井土 カンボジアの市場に足を運んだとき衝撃を受けました。台に足をのせて食材を切る、地面のあちらこちらに食材のカスが散らばっている・・・日本ではまずありえない光景です。日本人の私は当然食欲を失いました。カンボジアの飲食店には、サービスと言えるようなものはありません。食事をする場所の少ないカンボジアには競争がないため、接客をする必要がないからです。もしカンボジアに、世界的にみても高水準な食事やサービスを提供する日本の飲食店が進出してきたら、カンボジアの飲食店は現在のままでは立ち行かなくなるでしょうね。自らが起爆剤となってカンボジアに競争を生みだすことを考えました。競争を生むことは、これからのカンボジアにとってプラスとなるという確信がありましたから。
――カンボジアでのビジョンはすぐに浮かびましたか。
井土 カンボジアに「イオンモールプノンペン」へ出店するという形で、進出することは決めましたが、この段階では具体的な案は何もありませんでした。そこに、カンボジア支援で意気投合したワタミ(株)の渡邉氏から、「カンボジアにワタミを出しませんか」というお話をいただいたんです。
カンボジアにおいて居食屋「和民」のフランチャイズを行なうことを取り決めた開発契約を締結しました。ワタミ(株)は香港・深圳・台湾・上海・シンガポール・広州・マレーシア・フィリピン・韓国と海外に90店舗以上を展開しており、その協力を得られるということは大きなメリットと言えました。合弁会社を設立するために用意した資本金は50万ドル。うち60%をデリズが、残り40%をワタミ(株)が出資する形をとっています。

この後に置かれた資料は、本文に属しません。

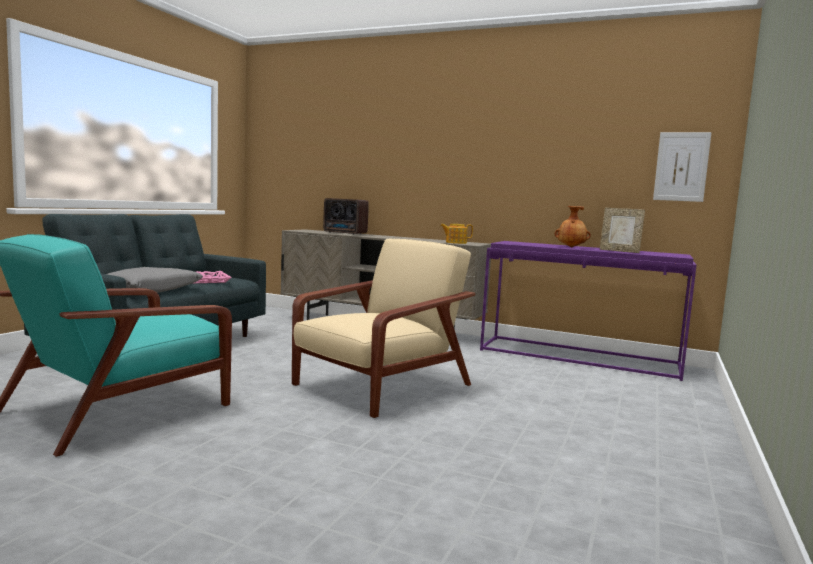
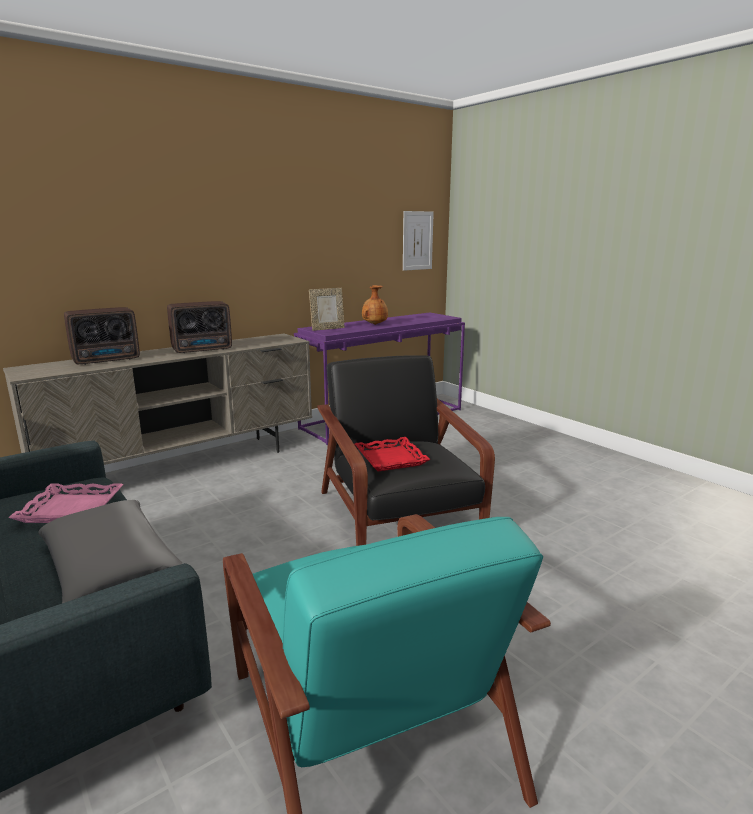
camera: 60 degrees left, 10 degrees up
beige armchair [292,239,475,418] -> black armchair [317,355,495,546]
teapot [440,224,473,244] -> none
picture frame [600,208,645,253] -> picture frame moved to [309,288,345,331]
none -> radio [167,301,232,353]
none -> red tray [355,437,430,471]

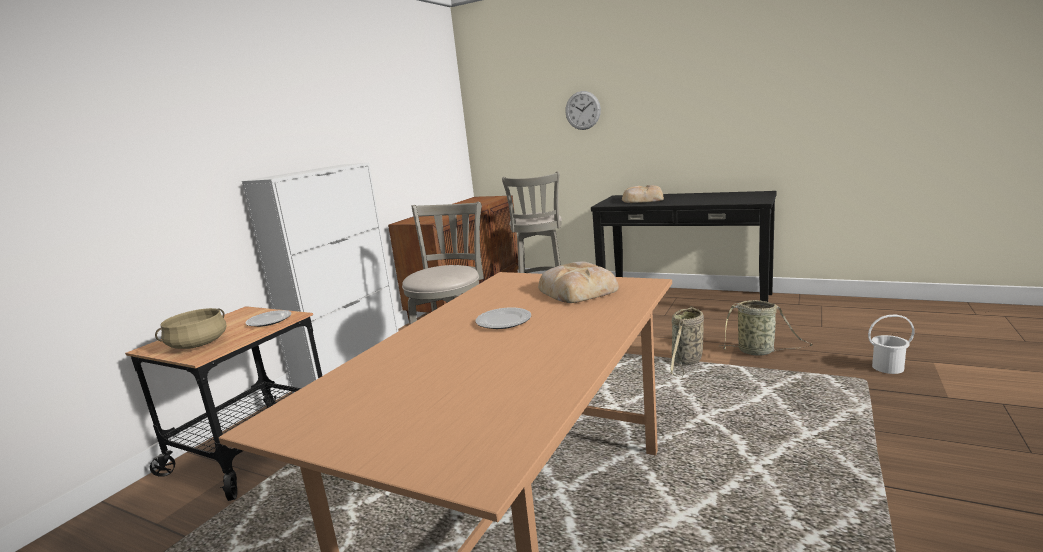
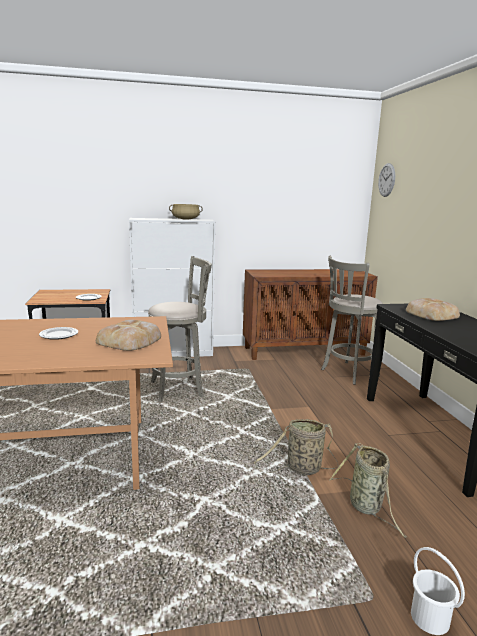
camera: 50 degrees right, 0 degrees up
beige cooking pot [155,308,226,349] -> beige cooking pot moved to [169,204,203,220]
wall clock [565,91,601,130] -> wall clock moved to [378,163,395,197]

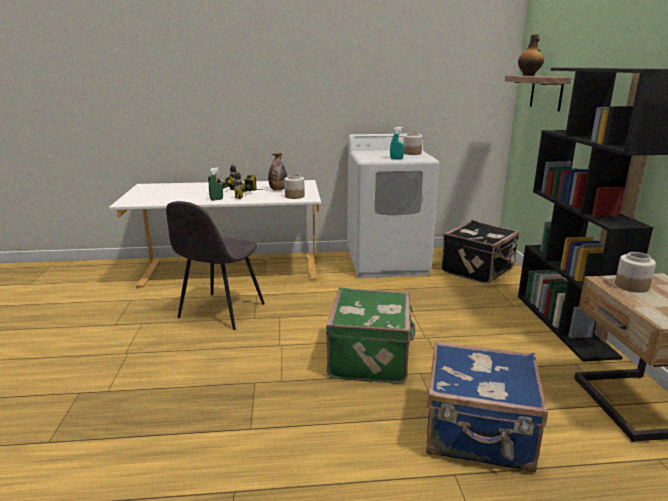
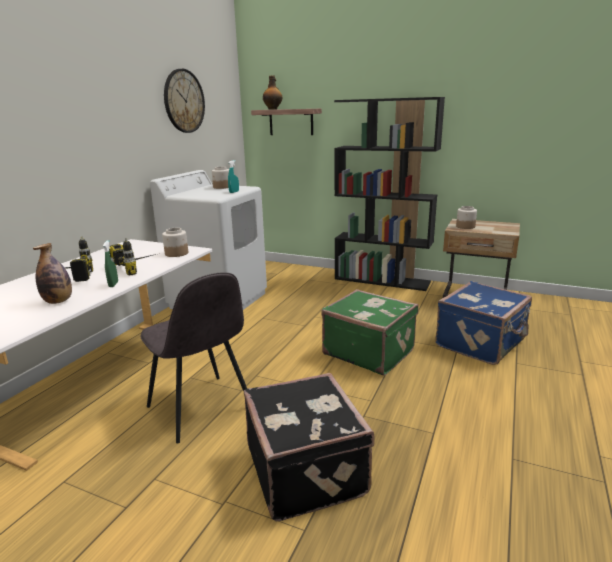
camera: 60 degrees left, 0 degrees up
bottle [268,153,287,191] -> bottle moved to [33,243,72,304]
black suitcase [441,220,520,284] -> black suitcase moved to [244,373,375,522]
none -> wall clock [164,69,205,133]

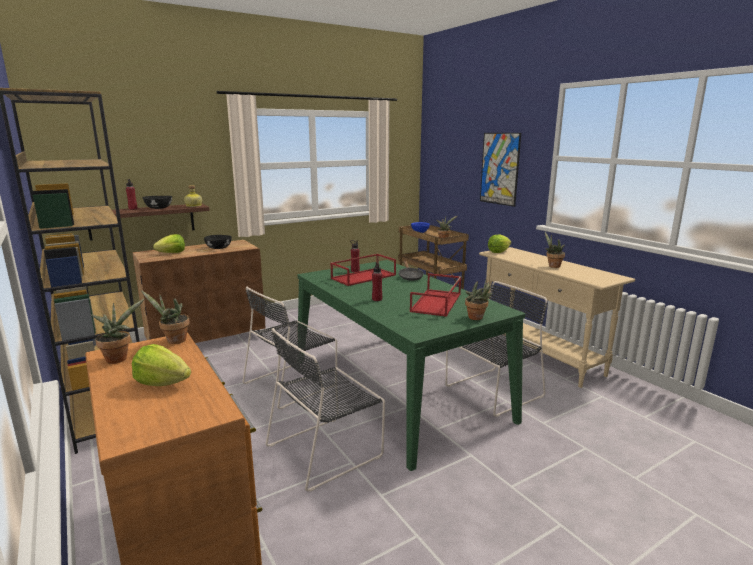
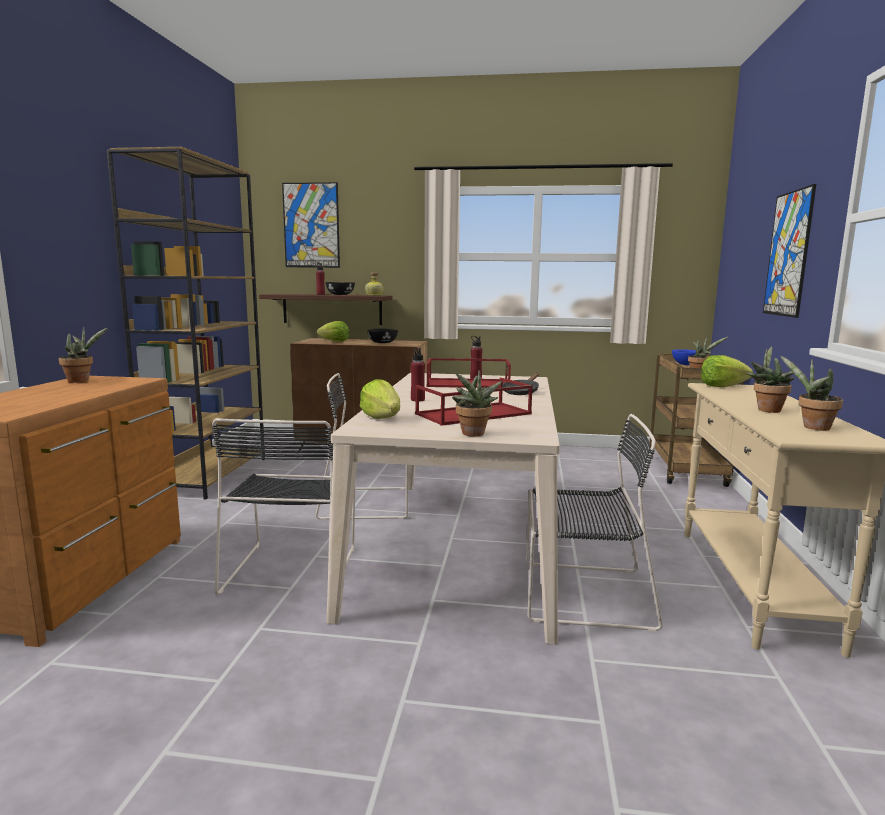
camera: 40 degrees right, 5 degrees down
lettuce [132,344,191,386] -> lettuce moved to [360,379,400,419]
potted plant [141,290,190,344] -> potted plant moved to [780,355,843,431]
black chair [266,328,385,492] -> black chair turned 90 degrees counterclockwise [212,418,355,595]
green dining table [297,260,525,471] -> beige dining table [326,373,560,645]
none -> picture [282,182,340,268]

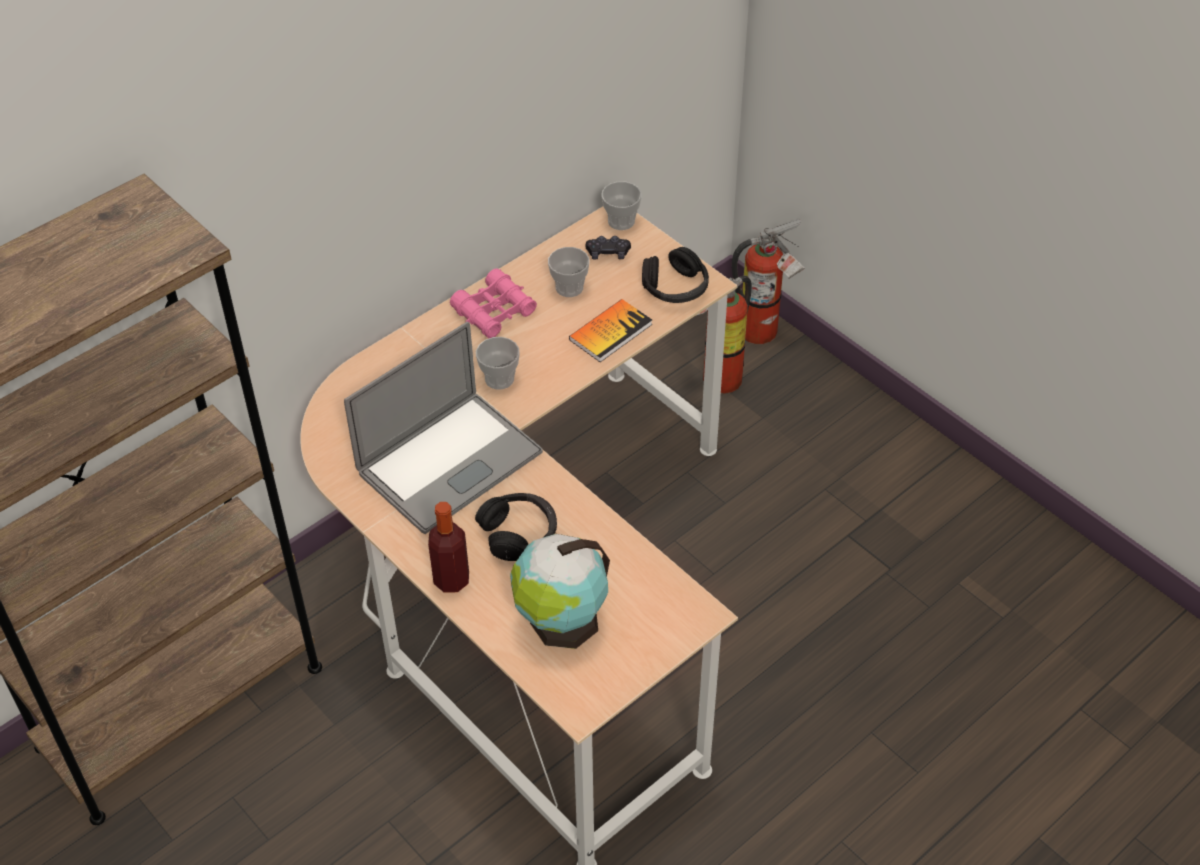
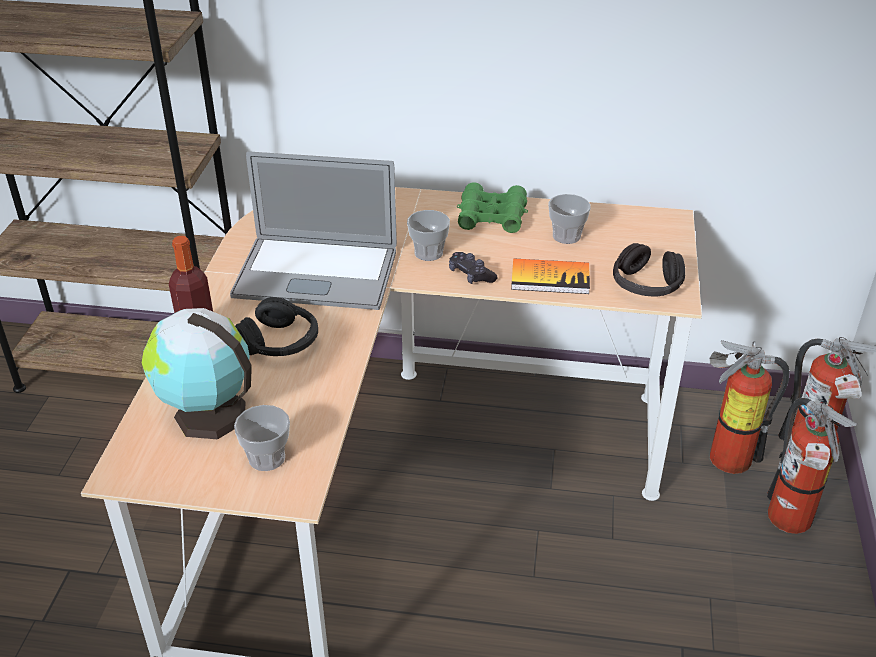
camera: 50 degrees right, 10 degrees down
pink binoculars [450,268,537,339] -> green binoculars [457,182,528,233]
black game controller [585,236,631,259] -> black game controller moved to [449,252,497,284]
cup [602,182,641,230] -> cup moved to [234,405,290,471]
none -> fire extinguisher [767,398,858,534]

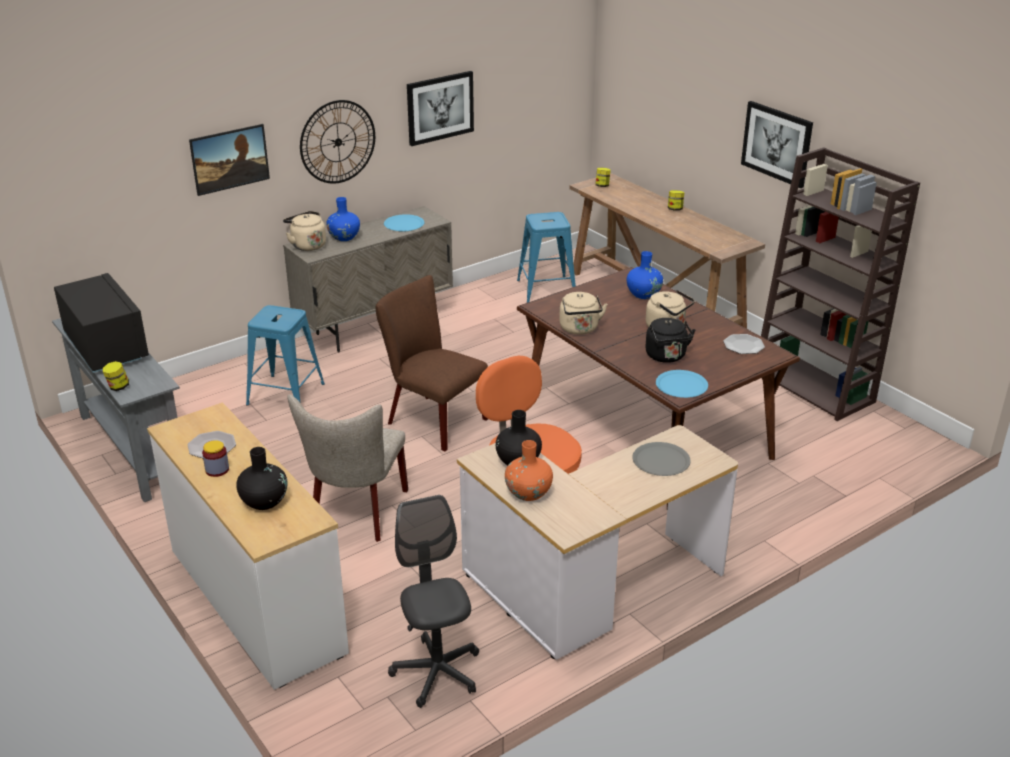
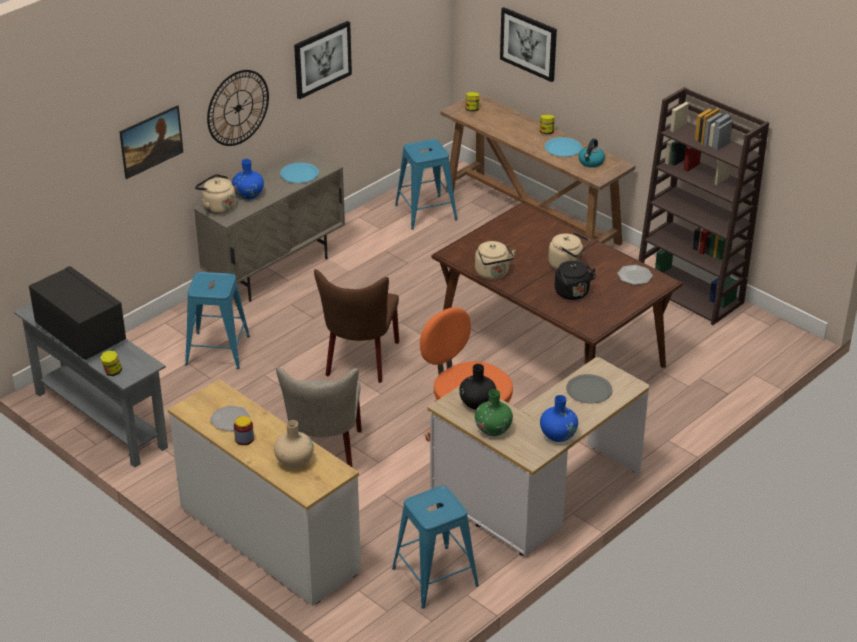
camera: 10 degrees left, 5 degrees up
black vase [236,447,288,510] -> beige vase [274,420,314,468]
brown chair [376,275,488,451] -> brown chair turned 105 degrees counterclockwise [314,269,399,383]
grey office chair [388,495,479,708] -> blue stool [392,486,479,609]
orange vase [505,440,553,501] -> green vase [475,389,513,436]
blue vase [627,251,663,299] -> blue vase moved to [540,395,578,442]
blue plate [656,370,708,398] -> blue plate moved to [545,137,582,157]
picture [741,101,813,188] -> picture moved to [500,7,557,82]
none -> kettle [578,139,605,168]

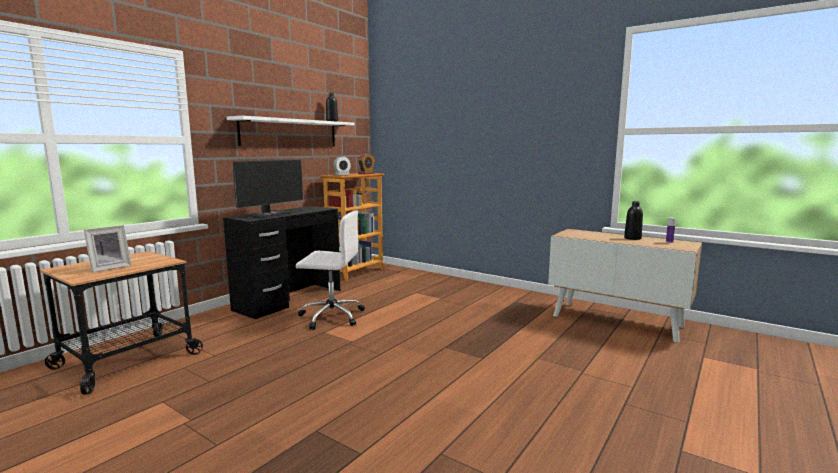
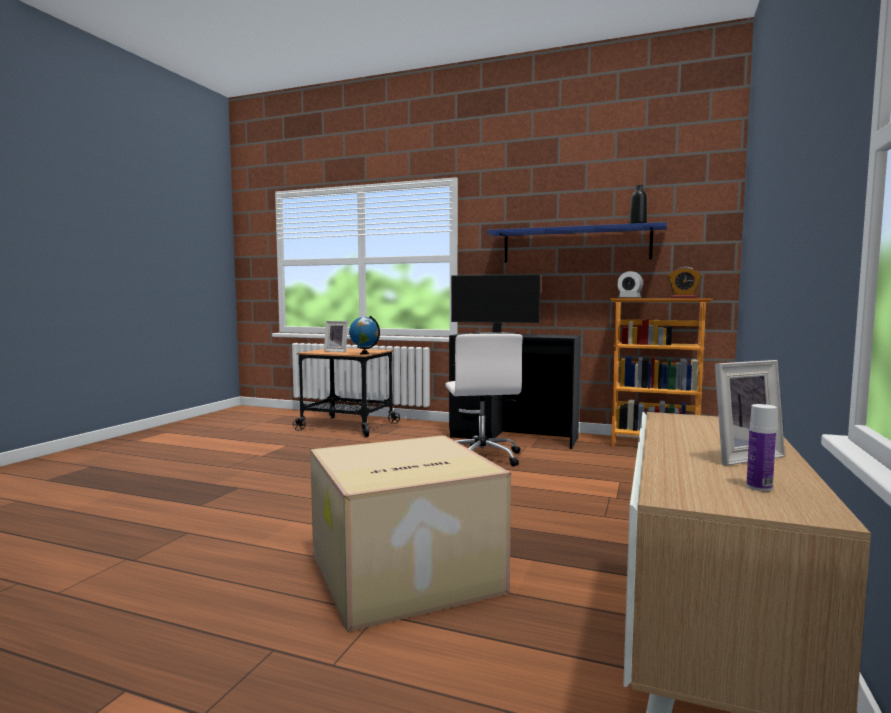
camera: 75 degrees right, 5 degrees down
white shelf [227,116,355,146] -> blue shelf [487,222,667,262]
black bottle [624,201,643,240] -> picture frame [715,360,785,466]
none -> cardboard box [310,435,511,632]
none -> globe [349,316,380,355]

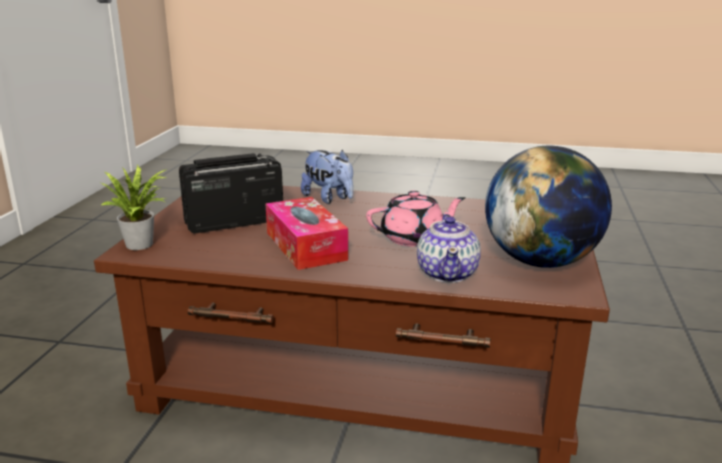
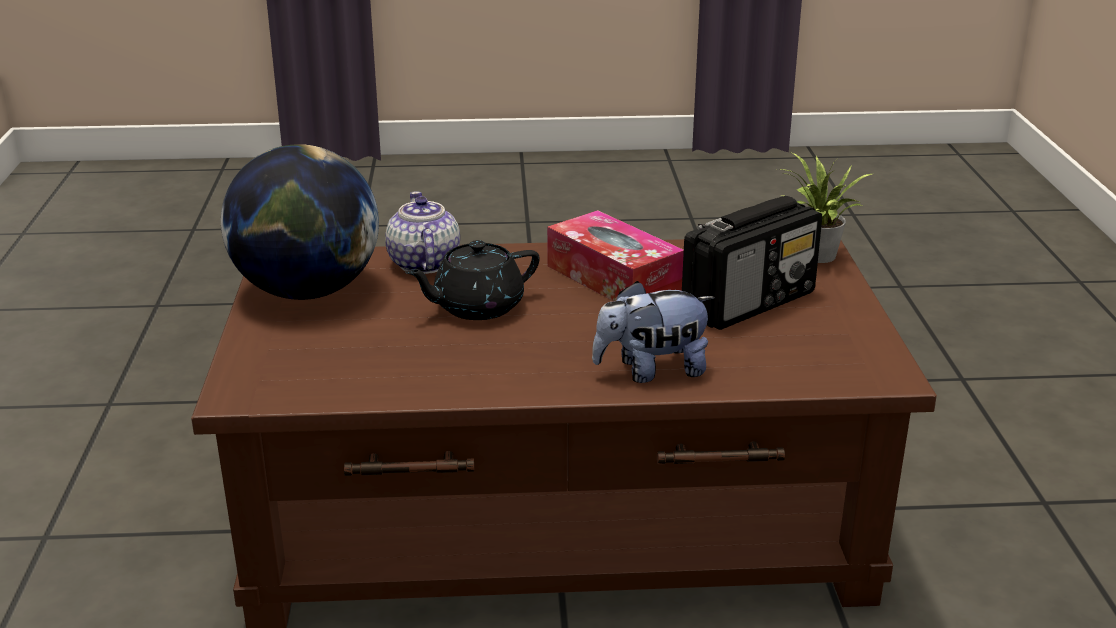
camera: 165 degrees right, 5 degrees up
plush toy [301,150,353,204] -> plush toy turned 45 degrees counterclockwise [592,281,715,383]
pink teapot [366,190,465,247] -> black teapot [405,240,540,320]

カンボジアに出店するお店は、日本と同様に居食屋「和民」です。カンボジアでは食事する場所とお酒を飲む場所は別々なので、日本食レストランと言う方がイメージに近いかもしれません。「イオンモールプノンペン」のグランドフロアのオープンカフェゾーンに店舗規模は86 坪142 席、「Watami Japanese Dining」という店名でオープンします。日本の店や文化をまるごとカンボジアにデリバリーしてしまうということですね。
――カンボジア進出に関して社員の反応はどうですか。
井土 恵まれた日本では、その日の食事に困ることなどそうそうありませんよね。昔のように働く動機付けをお金だけに求めることはできない時代です。そのような意味では、お茶碗1杯プロジェクトやカンボジアへの支援を理由にした外部からの問い合わせが増えています。関心の高さは社内でも同じです。自分たちの事業を通してカンボジアの支援ができる、そこに魅力を感じる若者はたくさんいます。「早くカンボジアに行かせてくれ」とせっつく社員もいるくらいですよ。
――今後の展望についてお聞かせください。
井土 今後カンボジアに年1店舗のペースで出店し、最終的にはカンボジアに4店舗ほど出店していきたいと考えています。今はワタミ(株)さんのお力を借りる形ですが、いつかはASEANに対して、独資で何か支援ができたらいいですね。
また、企業としては上場を目指します。創業してすぐ、会社がにっちもさっちも行かなくなったとき、「これで一度会社を畳んでしまったら、将来上場できなくなるなぁ」と考えるくらい自然に、上場はもともとやるもんだという気持ちがありました。何かを得るためには対価が必要だという自分の信条に従って、上場を現実にするためにお酒をやめました。だから、もうやるしかないという感じです。